Arrest Warrant Sought For Former ‘Oligarch’

Armenia - Ruben Hayrapetian, chairman of the Football Federation of Armenia, speaks at a news conference in Yerevan, 12Jan2018.

A law-enforcement body has asked a Yerevan court to allow it to arrest Ruben Hayrapetian, a wealthy businessman linked to Armenia’s former leadership, on kidnapping and assault charges.

The Investigative Committee indicted Hayrapetian, his son Rafik and four other persons earlier this month. It claimed tha in 2016 they kidnapped and systematically beat up the chief manager of a Hayrapetian-owned resort who allegedly misused more than 52 million drams ($108,000) borrowed from a commercial bank controlled by the feared tycoon.

A statement released by the committee said the manager, Hayk Shahnazarian, was held in captivity for three weeks before handing over about $50,000 worth of cash, cars and jewelry items to his kidnappers. It said the latter also forced him to give up a house belonging to his grandmother.

A lawyer for Hayrapetian, Amram Makinian, denied the accusations when he spoke to RFE/RL’s Armenian service on May 19. He claimed said his client is a victim of the “apparent crime” committed by Shahnazarian.

Hayrapetian left Armenia in March and, according to the Investigative Committee, is currently in Moscow.
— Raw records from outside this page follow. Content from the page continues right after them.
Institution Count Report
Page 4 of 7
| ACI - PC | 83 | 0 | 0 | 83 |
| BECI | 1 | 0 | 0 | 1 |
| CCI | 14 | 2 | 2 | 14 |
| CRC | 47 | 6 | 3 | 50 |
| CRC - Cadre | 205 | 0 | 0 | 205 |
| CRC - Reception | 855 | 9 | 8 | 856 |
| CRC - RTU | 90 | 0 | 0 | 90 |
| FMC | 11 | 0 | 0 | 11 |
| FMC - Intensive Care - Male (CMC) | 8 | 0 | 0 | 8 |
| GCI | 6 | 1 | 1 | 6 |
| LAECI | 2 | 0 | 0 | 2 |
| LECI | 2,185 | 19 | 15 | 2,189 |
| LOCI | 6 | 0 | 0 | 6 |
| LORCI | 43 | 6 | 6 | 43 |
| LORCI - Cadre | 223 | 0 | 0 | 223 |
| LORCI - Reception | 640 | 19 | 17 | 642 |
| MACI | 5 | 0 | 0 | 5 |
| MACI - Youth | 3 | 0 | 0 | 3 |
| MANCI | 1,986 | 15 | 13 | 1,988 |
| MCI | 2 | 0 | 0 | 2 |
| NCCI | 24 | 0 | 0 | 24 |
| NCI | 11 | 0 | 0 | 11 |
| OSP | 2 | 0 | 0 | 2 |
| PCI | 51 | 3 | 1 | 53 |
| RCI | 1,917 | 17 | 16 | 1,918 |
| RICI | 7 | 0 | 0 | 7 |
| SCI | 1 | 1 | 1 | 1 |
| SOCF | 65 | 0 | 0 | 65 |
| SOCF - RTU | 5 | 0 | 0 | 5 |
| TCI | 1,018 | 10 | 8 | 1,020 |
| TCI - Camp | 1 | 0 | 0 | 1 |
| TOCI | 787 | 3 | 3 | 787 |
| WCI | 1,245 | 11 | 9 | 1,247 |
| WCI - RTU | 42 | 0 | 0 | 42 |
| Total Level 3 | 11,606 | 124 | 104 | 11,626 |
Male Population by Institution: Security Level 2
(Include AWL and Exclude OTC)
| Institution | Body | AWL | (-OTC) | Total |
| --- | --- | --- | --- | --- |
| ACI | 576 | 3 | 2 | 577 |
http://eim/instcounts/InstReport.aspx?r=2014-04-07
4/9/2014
A spokeswoman for the committee, Rima Yeganian, said on Wednesday that during a recent phone conversation with an investigator he claimed to be unable to return to Yerevan because of the coronavirus pandemic.

Yeganian dismissed that explanation, saying that the Armenian Embassy in Russia expressed readiness to help repatriate the suspect on a special Moscow-Yerevan flight carried out on Monday but that he did not accept the offer. Investigators therefore believe that he simply fled prosecution, said the official.

Hayrapetian, 56, has long supported former President Serzh Sarkisian and remains affiliated with the latter’s Republican Party. He used to represent the party in the Armenian parliament.

The once influential tycoon, who was notorious for violent conduct, accused the current authorities of harassing him for political reasons after being briefly detained by the Armenian police in February. The police claimed he was taken in for questioning on suspicion of illegal arms possession.

The detention came one day after Hayrapetian was questioned as a witness in a criminal investigation into alleged corruption in the Football Federation of Armenia (FFA) which he headed from 2002-2018. Masked police officers searched his Yerevan villa in December as part of the same probe. He was not charged as a result.